Before you start freezing out your debts, though, you need to take a closer look at what you owe and create a plan. Here's what you do:
List all of your debts
You need an inventory of everything you owe. Go through your bills and pull copies of your credit reports (get free access annually at AnnualCreditReport.com) to make sure you don't miss any accounts.Don't forget to include:
- Credit cards.
- Store cards.
- Gas cards.
- Personal loans.
- Retirement plan loans.
- Life insurance loans.
- Federal student loans.
- Private student loans.
- Mortgages.
- Home equity loans or lines of credit.
- Business loans.
- Auto loans.
- Boat loans.
- Other vehicle loans.
- Medical debt.
- Debt consolidation loans.
- Collection accounts.
- Payday loans.
- Pawnshop loans.
- Title loans.
- Overdraft balances.
For each debt, you'll need to note whom you owe, how much you owe, the current interest rate and the minimum payment.
You can typically find the interest rate of a loan on your monthly statement or by calling your lender to ask. Calculating interest rates for payday advances and overdraft balances is tougher, but you can figure your annualized interest rate is in the triple digits, so these should be at the top of your payoff list.
Negotiate for lower rates
Lower interest rates will help you get out of debt faster, so you want to check the possibilities for getting better rates on each of your debts. Some ideas:- Consider balance transfer offers, personal loans or peer-to-peer lending. You might be able to get a better credit card interest rate using a balance transfer offer, although you have to do the math. Fees for these offers usually increase the debt you're transferring by 3% to 4%, so the interest rate break needs to be big enough and last long enough to offset the fee.
- You can find offers at CardRatings.com, Bankrate.com and CreditCards.com. Also check into personal loans from your bank or credit union or a loan from a peer-to-peer site such as Prosper or Lending Club. The rates on these loans are typically fixed, unlike credit cards rates, which can soar to 30% or more.

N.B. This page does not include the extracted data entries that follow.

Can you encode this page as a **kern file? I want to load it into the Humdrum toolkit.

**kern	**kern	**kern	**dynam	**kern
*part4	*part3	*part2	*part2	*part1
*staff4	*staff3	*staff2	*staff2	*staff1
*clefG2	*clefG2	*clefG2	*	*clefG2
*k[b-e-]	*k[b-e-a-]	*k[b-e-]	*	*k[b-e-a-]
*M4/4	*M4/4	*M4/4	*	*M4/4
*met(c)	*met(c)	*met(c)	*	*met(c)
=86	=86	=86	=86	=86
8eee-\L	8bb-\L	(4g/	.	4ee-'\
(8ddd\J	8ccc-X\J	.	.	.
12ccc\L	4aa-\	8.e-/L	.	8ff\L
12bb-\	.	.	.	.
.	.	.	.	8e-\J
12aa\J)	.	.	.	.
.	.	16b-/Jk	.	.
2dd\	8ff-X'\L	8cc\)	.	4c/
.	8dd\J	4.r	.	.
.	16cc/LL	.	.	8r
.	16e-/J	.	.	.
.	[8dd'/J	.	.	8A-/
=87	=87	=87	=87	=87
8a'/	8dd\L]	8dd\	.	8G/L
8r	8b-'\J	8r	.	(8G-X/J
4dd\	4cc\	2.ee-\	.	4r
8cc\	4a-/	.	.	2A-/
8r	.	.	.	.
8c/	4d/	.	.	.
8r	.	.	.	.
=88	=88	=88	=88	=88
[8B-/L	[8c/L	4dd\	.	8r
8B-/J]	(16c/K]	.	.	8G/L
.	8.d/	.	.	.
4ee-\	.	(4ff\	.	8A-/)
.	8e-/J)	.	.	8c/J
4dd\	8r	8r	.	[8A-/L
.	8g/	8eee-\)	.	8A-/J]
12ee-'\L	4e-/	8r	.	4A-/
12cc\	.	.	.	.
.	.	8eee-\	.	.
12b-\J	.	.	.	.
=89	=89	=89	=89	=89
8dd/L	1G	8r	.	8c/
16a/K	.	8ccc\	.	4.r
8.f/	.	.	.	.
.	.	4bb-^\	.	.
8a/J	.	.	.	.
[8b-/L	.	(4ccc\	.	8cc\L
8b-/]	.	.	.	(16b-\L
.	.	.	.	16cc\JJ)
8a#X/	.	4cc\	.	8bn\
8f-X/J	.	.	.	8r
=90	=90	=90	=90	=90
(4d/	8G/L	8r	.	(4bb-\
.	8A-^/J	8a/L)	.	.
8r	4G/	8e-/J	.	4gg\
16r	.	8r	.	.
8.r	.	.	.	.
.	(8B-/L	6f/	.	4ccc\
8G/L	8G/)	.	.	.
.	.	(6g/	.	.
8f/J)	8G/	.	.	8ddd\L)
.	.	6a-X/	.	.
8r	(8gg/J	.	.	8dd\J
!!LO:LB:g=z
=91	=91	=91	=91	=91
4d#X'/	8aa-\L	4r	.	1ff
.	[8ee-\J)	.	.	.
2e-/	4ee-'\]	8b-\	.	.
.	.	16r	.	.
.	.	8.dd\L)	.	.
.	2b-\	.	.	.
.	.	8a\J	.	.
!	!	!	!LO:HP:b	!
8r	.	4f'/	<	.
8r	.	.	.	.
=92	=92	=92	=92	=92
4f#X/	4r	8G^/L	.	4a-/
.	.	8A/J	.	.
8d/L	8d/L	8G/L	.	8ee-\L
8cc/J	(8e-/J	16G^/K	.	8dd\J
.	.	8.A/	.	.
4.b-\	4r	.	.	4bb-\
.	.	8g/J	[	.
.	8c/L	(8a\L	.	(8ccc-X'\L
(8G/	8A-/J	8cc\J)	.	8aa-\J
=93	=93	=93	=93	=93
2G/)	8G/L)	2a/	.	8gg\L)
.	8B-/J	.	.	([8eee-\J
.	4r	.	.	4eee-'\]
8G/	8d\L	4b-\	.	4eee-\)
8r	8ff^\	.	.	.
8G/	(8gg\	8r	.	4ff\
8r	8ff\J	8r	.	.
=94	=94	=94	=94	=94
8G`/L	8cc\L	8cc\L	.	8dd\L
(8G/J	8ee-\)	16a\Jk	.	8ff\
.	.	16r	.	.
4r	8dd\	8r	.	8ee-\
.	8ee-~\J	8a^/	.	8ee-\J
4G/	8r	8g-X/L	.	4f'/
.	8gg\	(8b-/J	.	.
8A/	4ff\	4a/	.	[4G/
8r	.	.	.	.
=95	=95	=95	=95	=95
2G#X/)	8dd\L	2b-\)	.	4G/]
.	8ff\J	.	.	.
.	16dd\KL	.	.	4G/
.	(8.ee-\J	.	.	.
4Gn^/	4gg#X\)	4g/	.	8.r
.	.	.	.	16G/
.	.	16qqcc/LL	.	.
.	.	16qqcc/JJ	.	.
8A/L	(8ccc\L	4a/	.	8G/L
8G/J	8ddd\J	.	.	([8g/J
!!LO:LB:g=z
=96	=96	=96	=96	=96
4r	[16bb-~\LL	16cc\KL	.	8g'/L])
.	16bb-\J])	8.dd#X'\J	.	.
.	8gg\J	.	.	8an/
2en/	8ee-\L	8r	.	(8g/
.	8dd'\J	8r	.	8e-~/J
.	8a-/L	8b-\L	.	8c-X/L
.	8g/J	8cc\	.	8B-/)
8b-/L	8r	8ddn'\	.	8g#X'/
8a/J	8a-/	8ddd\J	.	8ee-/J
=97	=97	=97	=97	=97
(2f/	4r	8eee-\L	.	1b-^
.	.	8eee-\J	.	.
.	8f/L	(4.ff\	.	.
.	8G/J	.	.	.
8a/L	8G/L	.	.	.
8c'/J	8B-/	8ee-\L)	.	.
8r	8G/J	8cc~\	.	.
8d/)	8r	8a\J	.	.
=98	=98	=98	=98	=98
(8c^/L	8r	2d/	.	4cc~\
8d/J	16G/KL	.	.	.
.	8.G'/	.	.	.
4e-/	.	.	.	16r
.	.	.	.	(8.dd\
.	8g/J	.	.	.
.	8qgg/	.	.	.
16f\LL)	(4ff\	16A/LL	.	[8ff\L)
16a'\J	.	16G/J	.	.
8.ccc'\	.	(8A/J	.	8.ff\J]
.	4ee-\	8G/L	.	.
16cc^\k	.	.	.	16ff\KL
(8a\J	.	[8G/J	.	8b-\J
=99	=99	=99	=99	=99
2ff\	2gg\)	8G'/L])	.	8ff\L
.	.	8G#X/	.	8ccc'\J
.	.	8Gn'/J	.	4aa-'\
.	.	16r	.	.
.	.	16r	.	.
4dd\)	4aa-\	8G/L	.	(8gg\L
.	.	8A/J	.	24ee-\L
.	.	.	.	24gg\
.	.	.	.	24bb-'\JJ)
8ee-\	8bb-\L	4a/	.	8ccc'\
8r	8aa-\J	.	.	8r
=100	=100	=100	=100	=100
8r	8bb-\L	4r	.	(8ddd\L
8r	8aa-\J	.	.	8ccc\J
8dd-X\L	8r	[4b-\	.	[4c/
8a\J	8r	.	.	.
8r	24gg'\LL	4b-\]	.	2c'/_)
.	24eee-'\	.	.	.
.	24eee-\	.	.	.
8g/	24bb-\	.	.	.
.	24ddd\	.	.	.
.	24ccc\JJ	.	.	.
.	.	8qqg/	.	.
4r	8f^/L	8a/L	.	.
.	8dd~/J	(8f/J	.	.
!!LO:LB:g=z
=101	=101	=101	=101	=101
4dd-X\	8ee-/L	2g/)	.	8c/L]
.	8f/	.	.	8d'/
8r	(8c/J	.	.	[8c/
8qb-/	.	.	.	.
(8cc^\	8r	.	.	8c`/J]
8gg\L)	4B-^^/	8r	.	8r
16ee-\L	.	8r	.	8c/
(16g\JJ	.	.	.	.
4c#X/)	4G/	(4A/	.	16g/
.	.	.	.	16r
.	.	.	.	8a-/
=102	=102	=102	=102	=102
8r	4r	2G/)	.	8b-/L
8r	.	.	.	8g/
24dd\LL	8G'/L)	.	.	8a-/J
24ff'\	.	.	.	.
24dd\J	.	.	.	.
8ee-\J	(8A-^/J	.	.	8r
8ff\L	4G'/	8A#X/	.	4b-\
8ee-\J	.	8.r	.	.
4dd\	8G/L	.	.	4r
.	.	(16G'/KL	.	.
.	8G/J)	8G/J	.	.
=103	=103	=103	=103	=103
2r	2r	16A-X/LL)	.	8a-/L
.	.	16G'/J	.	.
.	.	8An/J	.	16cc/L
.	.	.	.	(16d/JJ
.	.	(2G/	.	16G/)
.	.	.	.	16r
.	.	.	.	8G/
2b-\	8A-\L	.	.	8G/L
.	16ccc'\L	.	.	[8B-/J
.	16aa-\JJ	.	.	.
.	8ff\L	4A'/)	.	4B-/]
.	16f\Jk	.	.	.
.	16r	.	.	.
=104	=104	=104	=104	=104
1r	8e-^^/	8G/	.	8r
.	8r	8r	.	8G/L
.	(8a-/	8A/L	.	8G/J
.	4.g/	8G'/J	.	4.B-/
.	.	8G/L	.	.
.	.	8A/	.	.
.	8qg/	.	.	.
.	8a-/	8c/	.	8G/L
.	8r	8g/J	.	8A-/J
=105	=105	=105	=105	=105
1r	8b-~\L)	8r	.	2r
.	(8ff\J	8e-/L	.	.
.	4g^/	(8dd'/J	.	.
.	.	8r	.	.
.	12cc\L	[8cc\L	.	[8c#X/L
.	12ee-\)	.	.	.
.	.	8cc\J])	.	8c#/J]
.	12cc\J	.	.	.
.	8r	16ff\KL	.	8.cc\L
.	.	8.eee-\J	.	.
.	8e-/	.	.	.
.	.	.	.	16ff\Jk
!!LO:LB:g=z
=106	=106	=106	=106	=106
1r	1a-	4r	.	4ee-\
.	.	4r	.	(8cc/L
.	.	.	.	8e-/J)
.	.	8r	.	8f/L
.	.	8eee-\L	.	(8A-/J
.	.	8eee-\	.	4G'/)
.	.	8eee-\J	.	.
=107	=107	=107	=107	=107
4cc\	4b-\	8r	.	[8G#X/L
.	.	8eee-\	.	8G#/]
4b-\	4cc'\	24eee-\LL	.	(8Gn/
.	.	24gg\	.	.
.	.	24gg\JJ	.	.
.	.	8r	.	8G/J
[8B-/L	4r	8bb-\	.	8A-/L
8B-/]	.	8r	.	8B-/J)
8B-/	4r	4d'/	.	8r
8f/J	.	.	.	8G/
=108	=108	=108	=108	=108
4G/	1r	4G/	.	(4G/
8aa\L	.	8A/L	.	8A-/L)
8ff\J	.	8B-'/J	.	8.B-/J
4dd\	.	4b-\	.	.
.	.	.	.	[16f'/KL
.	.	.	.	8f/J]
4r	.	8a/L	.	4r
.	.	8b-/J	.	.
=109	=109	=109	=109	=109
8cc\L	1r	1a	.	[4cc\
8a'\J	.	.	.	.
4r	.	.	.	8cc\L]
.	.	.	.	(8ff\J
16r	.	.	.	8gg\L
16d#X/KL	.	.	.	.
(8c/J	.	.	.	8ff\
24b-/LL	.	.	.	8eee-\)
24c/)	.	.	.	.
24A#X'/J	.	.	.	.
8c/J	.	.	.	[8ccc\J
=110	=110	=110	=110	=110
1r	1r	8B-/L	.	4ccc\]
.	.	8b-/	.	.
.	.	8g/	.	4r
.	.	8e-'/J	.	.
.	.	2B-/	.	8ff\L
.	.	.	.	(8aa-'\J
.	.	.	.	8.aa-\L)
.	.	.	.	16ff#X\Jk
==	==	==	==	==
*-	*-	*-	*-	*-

- Consolidate federal student loans and choose the longest possible repayment term. Consolidation will fix your rate if it's variable and may allow you more than the usual 10 years to pay off your balance. The more debt you have, the longer the repayment term you can choose. (See "Consolidate your student loans now.") Stretching your loans over 15, 20 or 30 years will lower your monthly payment for this good debt so you can throw more money at your toxic debts. Once higher-priority debts are paid, you can speed up your student loan payments. If your job qualifies, you may also be eligible for student loan forgiveness after 10 years.
- Use home equity or retirement plan loans with care. You may be able to lower your interest rates by using these loans to pay off other debts, but you're also putting your wealth at considerable risk. For more, read "The 3 worst money moves you can make."
Categorize your debts
Divide your debts into "good," "neutral" and "toxic" piles. There are those who believe there's no such thing as good debt, but financial planners know that certain obligations can help you get ahead.A reasonable amount of mortgage debt, for example, will improve your net worth over time as the home gains value (it will eventually, you know). Federal student loans and business loans, in moderation, can help you boost your lifetime income.
These loans have other things in common: The interest rates are often low and typically deductible, further reducing the costs of carrying this debt.